Pratt negó con la cabeza y respondió:

—Aunque la encontráramos, negaría todo y no accedería a hablar, porque sabe que si lo hace, la eliminarán, como a Ogle.

—Eso es cierto —afirmó Stephen—. Nunca admitiría que le conoce ante un tribunal. Pero no pasará lo mismo con los cocheros ni con el personal del hostal de Sittingbourne. La joven que trabaja allí vio muy bien la cara de ese hombre y podría identificarle, lo que al menos serviría de algo. Me parece que usted comentó que no ha estado mucho tiempo en el agua.

—No ha estado durante más de doce mareas —dijo Pratt—. Pero no tiene cara.

—Comprendo —dijo Stephen—. Pero está usted seguro de su identidad, ¿verdad?

—Sí, señor —respondió Pratt—. Fui allí enseguida y sin que me dijeran cuál era el cadáver, lo escogí entre tres docenas de ellos. Uno adquiere habilidad para esta clase de cosas con la práctica. Pero la joven del hostal no podría hacer lo mismo, y su declaración no sería válida ante un tribunal.

—Bueno, iré a ver el cadáver —dijo Stephen—. Soy médico y tal vez pueda encontrar algunas características físicas peculiares que sean de utilidad.

—Aunque soy médico —confesó Stephen a Lawrence—, pocas veces he visto algo más horrible que el sótano donde guardan los muertos que aparecen en el río. Dicen que a veces encuentran veinte a la semana, y como ahora está ausente el funcionario que investiga las muertes violentas… El encargado del lugar fue muy amable y pude examinar el cadáver, pero hasta que no le di la vuelta no le vi ninguna señal por la que un hombre pudiera ser reconocido. No obstante, en la espalda tenía marcas que indicaban que se flagelaba habitualmente, y me parecen pruebas convincentes.

—Indudablemente —dijo Lawrence—. Eso, sin duda, corrobora nuestra convicción, pero me temo que si lo presentamos como prueba, en caso de que sea admitida como tal, puede resultar inútil o incluso perjudicial. Si hubiéramos podido encontrar al hombre vivo y conocer sus antecedentes, tendríamos un valioso testigo, aunque fuera hostil; sin embargo, un cadáver sin cara identificado por alguien que sólo le conoce de oídas, no sirve de nada. Tendré que pensar en otras estrategias de defensa. Como tiene usted mucha influencia sobre él, Maturin, ¿no podría convencerle de que incriminara al general, aunque fuera en una pequeña parte del asunto?

—No.

—Me temía que contestaría eso. Cuando le hablé de la cuestión en Marshalsea, no le pareció bien. Creo que no soy un cobarde, pero me sentí muy mal cuando le vi de pie frente a mí, con sus casi siete pies de altura, lleno de rabia. Y sin embargo, es casi seguro que ese viejo avaro y esos agiotistas amigos suyos, que compraron y compraron sin medida y difundieron el rumor de que se había firmado la paz, fueron quienes agotaron los mejores valores del mercado, no el capitán Aubrey, que realizó operaciones insignificantes comparadas con las suyas. Seguramente la mayoría de las transacciones las hicieron a través de intermediarios que no están bajo el control del Comité de la Bolsa y no hay ni rastro de ellas, pero algunos hombres inteligentes que trabajan en la City me han dicho que probablemente gastaron más de un millón sólo en bonos del Estado. El capitán Aubrey, en cambio, hizo la mayoría de las operaciones a través de intermediarios autorizados por el comité y éste conoce todos los detalles.

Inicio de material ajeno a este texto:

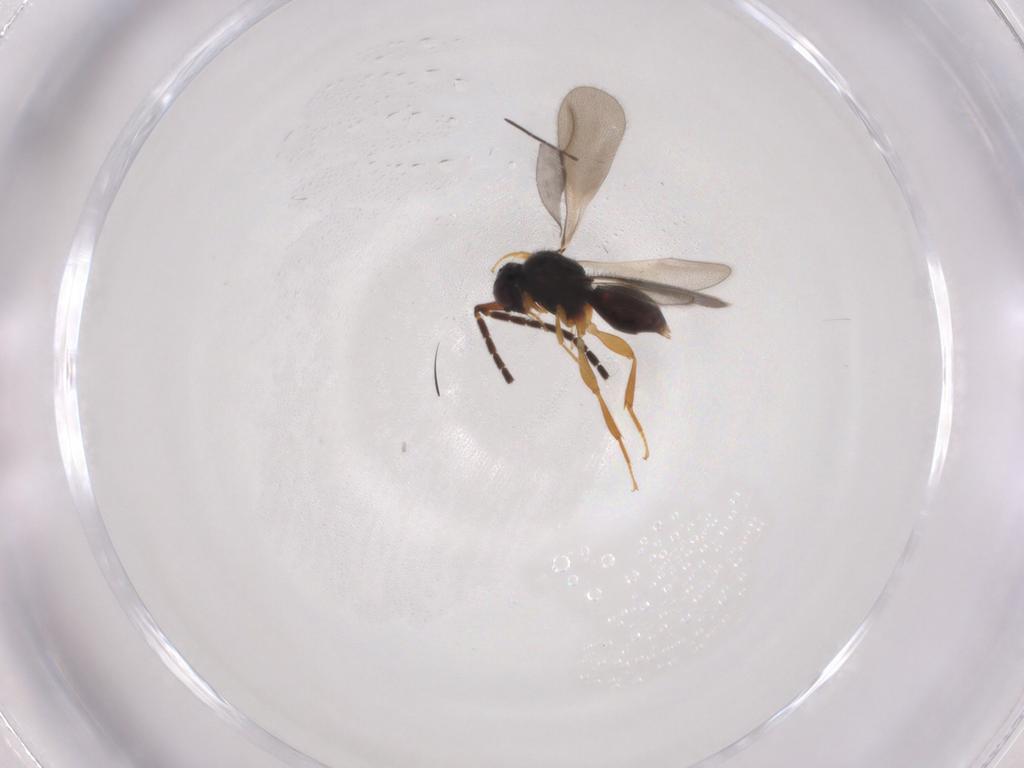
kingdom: Animalia
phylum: Arthropoda
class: Insecta
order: Hymenoptera
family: Ceraphronidae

—En asuntos como éste, a él no le gusta que le guíen —dijo Stephen—. Además, tiene una excelente opinión del sistema judicial inglés y está convencido de que si dice simple y llanamente la verdad, el jurado le absolverá. Venera a los jueces porque forman parte del sistema judicial establecido, al que da tanto valor como a la Armada Real, la Guardia Real y la Iglesia anglicana.

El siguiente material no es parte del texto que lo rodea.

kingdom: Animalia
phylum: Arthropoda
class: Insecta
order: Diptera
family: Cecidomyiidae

—Pero seguramente habrá tenido contacto con la justicia.

—Sólo en los interminables casos tramitados ante la Cancillería que usted conoce, y para él no son representativos de la justicia real, sino simples batallas técnicas entre abogados insignificantes. Para él la justicia es algo más sencillo y más directo, y está representada por un juez sensato e imparcial, un grupo de hombres juiciosos y decentes y tal vez algunos abogados que hablan por los que no pueden expresarse bien y hacen preguntas con el fin de que se conozca toda la verdad, unas preguntas a las que él respondería con mucho gusto.